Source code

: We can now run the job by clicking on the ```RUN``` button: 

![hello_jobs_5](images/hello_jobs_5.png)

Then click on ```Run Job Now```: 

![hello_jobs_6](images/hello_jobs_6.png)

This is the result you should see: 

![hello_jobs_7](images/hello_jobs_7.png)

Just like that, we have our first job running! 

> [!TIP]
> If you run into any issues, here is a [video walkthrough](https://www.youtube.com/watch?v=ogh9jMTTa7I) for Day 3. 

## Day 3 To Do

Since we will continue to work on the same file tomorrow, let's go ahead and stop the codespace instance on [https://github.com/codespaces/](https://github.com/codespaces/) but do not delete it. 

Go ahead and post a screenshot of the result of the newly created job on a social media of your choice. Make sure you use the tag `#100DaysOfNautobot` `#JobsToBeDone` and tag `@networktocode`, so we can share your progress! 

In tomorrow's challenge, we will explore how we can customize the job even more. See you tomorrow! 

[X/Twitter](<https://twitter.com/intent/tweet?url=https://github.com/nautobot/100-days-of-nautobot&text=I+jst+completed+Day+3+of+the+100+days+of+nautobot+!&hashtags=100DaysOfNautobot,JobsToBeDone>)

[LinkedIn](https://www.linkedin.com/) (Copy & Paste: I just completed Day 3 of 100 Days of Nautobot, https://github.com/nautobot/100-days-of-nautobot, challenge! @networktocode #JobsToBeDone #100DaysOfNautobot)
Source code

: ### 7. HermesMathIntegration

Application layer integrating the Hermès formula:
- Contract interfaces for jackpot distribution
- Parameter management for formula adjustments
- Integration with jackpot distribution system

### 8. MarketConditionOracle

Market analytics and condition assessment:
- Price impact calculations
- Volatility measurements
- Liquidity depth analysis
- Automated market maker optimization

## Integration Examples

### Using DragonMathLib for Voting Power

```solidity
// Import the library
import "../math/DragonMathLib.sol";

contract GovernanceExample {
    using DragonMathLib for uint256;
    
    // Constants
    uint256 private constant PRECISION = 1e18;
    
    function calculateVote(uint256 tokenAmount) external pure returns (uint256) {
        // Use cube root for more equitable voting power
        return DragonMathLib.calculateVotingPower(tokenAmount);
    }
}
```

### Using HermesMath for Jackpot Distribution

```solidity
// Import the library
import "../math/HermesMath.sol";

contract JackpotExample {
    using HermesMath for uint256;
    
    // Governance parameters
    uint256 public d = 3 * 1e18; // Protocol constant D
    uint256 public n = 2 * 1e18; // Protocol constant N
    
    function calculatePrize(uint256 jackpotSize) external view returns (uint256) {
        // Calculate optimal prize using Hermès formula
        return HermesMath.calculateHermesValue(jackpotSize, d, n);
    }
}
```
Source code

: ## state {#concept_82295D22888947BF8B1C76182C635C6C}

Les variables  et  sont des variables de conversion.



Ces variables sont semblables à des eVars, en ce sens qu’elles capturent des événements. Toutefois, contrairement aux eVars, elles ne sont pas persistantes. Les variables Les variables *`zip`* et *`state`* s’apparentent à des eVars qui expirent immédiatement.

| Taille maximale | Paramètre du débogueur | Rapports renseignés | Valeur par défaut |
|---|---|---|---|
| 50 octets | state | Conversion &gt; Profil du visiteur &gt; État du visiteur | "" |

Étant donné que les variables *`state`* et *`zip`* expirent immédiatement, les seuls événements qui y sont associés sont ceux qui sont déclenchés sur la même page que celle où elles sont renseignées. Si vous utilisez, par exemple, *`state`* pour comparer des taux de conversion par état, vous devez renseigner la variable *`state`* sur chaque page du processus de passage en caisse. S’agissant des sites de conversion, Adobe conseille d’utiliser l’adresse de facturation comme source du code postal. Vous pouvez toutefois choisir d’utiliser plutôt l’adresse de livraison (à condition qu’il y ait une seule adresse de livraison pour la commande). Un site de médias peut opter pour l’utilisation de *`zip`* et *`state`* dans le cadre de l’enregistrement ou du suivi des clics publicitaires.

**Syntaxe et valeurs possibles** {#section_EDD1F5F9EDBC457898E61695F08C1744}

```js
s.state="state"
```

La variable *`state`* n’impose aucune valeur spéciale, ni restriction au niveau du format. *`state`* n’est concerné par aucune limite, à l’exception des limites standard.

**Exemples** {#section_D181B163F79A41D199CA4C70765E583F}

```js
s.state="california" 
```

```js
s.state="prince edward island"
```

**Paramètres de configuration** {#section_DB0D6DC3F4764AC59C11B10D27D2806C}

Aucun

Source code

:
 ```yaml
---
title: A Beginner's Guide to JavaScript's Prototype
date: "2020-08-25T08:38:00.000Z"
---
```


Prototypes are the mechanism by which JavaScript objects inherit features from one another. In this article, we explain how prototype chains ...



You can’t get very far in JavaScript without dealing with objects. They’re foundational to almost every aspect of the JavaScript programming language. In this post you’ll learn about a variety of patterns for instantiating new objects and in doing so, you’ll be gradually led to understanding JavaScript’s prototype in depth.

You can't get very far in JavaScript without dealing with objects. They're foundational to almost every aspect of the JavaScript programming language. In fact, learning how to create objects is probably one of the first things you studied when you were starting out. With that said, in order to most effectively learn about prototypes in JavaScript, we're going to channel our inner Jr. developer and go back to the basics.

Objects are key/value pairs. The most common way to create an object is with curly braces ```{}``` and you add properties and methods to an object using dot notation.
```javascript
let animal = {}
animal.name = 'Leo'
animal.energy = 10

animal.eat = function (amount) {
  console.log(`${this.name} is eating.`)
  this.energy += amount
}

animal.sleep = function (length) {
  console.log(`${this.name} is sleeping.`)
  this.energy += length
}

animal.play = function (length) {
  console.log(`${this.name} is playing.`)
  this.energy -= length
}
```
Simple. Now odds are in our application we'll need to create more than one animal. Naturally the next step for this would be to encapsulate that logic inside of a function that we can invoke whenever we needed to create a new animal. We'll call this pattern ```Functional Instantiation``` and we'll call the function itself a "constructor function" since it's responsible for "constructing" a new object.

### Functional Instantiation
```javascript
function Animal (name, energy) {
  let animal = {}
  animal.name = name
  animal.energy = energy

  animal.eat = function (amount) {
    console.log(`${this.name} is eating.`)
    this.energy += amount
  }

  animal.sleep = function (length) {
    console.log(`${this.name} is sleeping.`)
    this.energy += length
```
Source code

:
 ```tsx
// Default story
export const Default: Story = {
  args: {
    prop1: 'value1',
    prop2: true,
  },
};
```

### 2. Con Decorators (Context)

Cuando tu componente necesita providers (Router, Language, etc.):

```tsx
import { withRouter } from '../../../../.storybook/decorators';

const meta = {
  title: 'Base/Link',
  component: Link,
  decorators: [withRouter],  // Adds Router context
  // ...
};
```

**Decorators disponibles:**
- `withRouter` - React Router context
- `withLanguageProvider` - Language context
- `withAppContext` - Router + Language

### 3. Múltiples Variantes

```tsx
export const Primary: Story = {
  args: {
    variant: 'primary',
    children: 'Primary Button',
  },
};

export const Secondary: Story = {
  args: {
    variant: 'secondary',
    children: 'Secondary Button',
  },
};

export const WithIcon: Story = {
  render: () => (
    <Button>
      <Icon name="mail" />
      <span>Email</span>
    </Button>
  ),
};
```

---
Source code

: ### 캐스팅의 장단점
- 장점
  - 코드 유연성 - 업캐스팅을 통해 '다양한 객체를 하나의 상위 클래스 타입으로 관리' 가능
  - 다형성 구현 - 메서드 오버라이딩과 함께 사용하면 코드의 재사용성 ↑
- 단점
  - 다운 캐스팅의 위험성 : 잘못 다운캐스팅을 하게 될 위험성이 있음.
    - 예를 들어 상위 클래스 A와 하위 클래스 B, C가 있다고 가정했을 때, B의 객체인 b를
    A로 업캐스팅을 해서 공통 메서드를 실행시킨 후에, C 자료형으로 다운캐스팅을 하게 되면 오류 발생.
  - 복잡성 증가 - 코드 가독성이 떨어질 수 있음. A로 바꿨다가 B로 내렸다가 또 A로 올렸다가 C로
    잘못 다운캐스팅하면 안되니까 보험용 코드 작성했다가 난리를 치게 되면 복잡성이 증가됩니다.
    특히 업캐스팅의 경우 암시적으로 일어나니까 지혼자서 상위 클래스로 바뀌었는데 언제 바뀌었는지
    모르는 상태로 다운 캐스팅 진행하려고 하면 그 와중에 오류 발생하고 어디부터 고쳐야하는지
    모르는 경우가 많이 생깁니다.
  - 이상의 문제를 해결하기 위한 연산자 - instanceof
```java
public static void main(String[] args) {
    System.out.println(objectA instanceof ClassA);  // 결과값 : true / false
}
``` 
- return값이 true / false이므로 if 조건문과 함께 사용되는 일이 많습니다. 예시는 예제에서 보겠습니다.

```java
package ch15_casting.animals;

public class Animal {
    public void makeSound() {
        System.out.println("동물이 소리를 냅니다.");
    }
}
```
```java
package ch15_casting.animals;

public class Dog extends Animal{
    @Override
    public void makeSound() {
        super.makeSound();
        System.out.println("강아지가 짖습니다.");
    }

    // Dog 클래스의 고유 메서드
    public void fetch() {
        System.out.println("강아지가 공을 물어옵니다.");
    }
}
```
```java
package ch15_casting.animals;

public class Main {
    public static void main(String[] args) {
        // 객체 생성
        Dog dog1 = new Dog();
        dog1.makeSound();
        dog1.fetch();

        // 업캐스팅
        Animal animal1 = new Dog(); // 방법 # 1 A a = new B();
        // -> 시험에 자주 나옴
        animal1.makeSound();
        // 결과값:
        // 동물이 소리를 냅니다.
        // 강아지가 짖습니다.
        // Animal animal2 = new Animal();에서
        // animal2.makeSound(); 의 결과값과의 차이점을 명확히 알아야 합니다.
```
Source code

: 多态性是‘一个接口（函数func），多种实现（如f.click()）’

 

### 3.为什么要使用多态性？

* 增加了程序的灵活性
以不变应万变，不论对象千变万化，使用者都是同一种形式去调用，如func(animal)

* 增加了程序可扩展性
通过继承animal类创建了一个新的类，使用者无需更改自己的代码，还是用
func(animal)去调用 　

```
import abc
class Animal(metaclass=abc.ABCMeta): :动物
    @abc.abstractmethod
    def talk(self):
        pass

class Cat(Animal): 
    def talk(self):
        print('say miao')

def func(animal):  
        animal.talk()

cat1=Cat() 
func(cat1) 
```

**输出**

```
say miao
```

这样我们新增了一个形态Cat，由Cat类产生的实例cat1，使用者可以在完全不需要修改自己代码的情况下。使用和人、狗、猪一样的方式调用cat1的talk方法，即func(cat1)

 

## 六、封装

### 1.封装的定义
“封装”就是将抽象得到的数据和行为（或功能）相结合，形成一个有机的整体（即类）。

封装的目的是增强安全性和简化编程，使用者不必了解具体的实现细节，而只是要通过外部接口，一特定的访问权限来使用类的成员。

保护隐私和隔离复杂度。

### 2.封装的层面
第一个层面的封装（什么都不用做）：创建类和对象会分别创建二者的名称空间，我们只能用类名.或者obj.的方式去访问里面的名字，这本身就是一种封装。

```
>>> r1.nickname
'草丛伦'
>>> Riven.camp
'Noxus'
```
※
• About this exercise
Extract, from the material above, each line holding the word "images".

• Completed task
![hello_jobs_5](images/hello_jobs_5.png)
![hello_jobs_6](images/hello_jobs_6.png)
![hello_jobs_7](images/hello_jobs_7.png)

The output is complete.